## Extrait
•••
Bref, je voulais parler de la série de livres écrit par Arturo Perez-Reverte, les « aventures du Capitaine Alatriste. »
Avec un titre pareil, ca évoque le capitaine Fracasse, et on n'est pas loin, dans l'idée : c'est ce qu'on peu appeler un roman de cape et d'épée. Oui, oui, comme les trois mousquetaires ! A première vue...
Tout gamin, j'adorais les Trois Mousquetaires. J'adorais la manière d'agir, le panache. Car c'est bien cela qui caractérise les romans de cape et d'épée du XIXème siècle en France : panache, aventure, idée selon laquelle la manière dont on fait quelque chose est plus importante que de faire cette chose, l'honneur, le dévouement. Donc je dévorais les romans de cape et d'épée : Dumas, bien sur, avec ses mousquetaires, son vil cardinal de Richelieu dominant un faible Louis XIII, mais aussi Théophile Gautier, et le Capitaine Fracasse, Paul Féval, son Bossu et son Loup Blanc.
•••
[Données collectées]
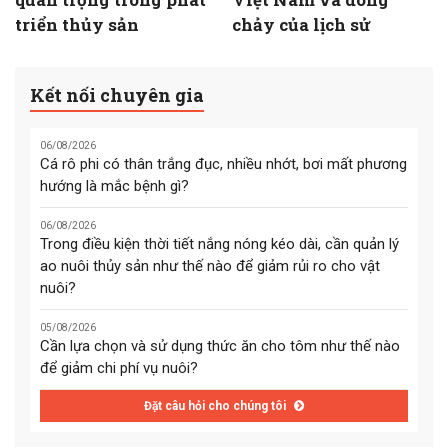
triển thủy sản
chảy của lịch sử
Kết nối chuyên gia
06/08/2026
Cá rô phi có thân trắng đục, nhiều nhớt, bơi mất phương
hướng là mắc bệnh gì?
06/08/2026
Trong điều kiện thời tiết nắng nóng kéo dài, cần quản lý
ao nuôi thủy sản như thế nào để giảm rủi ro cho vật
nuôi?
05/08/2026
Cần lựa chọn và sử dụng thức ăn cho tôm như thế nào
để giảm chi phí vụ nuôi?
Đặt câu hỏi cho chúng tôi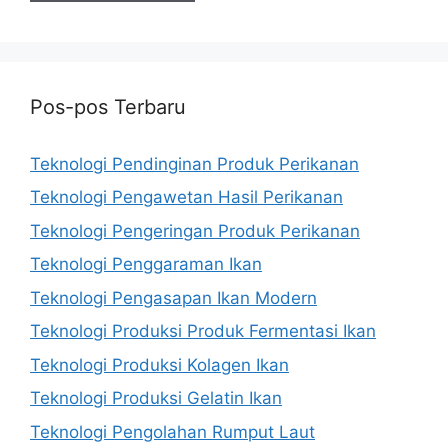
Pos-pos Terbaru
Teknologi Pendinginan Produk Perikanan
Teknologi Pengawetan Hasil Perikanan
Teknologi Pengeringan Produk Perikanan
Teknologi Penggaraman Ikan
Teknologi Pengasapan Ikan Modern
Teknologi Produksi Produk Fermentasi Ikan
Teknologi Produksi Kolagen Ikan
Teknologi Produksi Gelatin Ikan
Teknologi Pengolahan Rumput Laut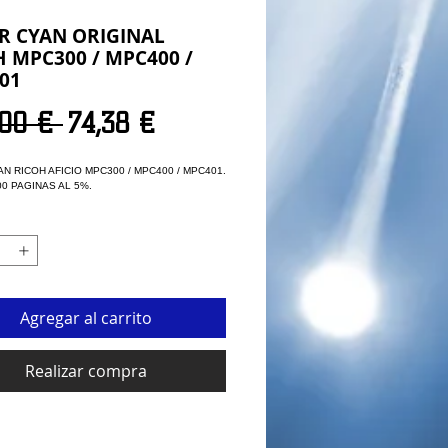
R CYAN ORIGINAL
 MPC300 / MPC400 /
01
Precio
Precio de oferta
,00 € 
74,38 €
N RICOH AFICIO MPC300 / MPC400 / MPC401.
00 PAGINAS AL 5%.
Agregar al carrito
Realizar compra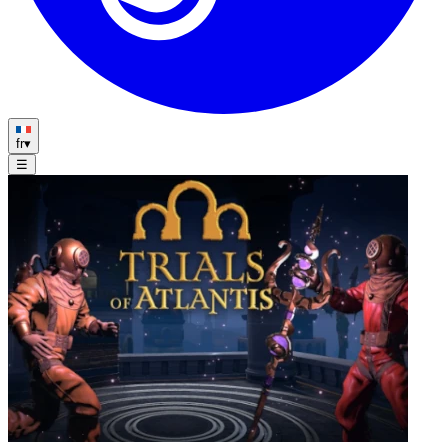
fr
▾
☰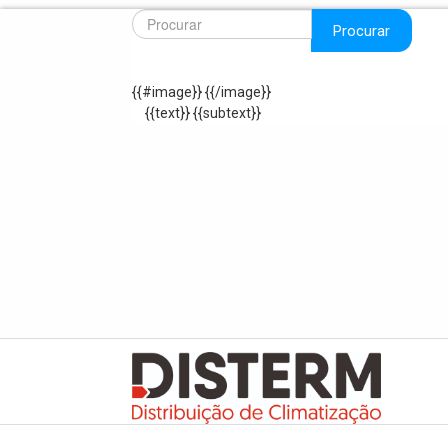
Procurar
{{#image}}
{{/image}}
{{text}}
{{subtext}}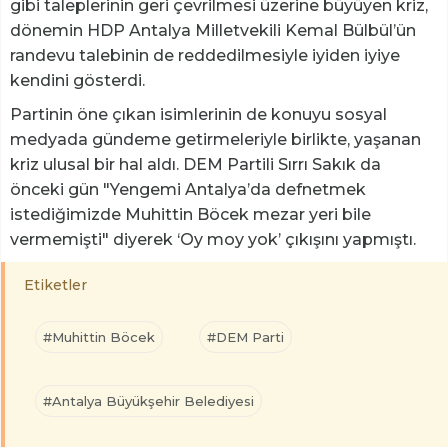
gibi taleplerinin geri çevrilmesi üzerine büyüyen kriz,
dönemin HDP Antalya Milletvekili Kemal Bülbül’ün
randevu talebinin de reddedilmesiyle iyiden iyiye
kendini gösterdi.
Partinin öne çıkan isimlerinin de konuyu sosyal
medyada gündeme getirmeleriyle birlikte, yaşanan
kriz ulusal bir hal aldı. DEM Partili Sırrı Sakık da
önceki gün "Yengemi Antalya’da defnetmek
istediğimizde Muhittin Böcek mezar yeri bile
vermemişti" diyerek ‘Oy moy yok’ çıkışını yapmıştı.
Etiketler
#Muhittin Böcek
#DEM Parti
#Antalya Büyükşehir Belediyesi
•••
## Vos tâches
a) Résumez sous forme de liste le paragraphe de l'extrait qui commence par « Tout gamin, j'adorais », en conservant ses faits principaux.
b) Recopiez le passage de l'extrait compris entre « Tout gamin, j'adorais » et « son Loup Blanc. », ces deux bornes incluses.

## Réponses
a)
- Dans l'enfance, passion pour Les Trois Mousquetaires, pour leur manière d'agir et leur panache.
- Traits des romans de cape et d'épée français du XIXe siècle : le panache, l'aventure, l'idée que la manière de faire une chose compte plus que le fait de la faire, l'honneur et le dévouement.
- Lectures dévorées : Dumas, avec ses mousquetaires et son vil cardinal de Richelieu dominant un faible Louis XIII ; Théophile Gautier, avec Le Capitaine Fracasse ; Paul Féval, avec Le Bossu et Le Loup Blanc.

b)
Tout gamin, j'adorais les Trois Mousquetaires. J'adorais la manière d'agir, le panache. Car c'est bien cela qui caractérise les romans de cape et d'épée du XIXème siècle en France : panache, aventure, idée selon laquelle la manière dont on fait quelque chose est plus importante que de faire cette chose, l'honneur, le dévouement. Donc je dévorais les romans de cape et d'épée : Dumas, bien sur, avec ses mousquetaires, son vil cardinal de Richelieu dominant un faible Louis XIII, mais aussi Théophile Gautier, et le Capitaine Fracasse, Paul Féval, son Bossu et son Loup Blanc.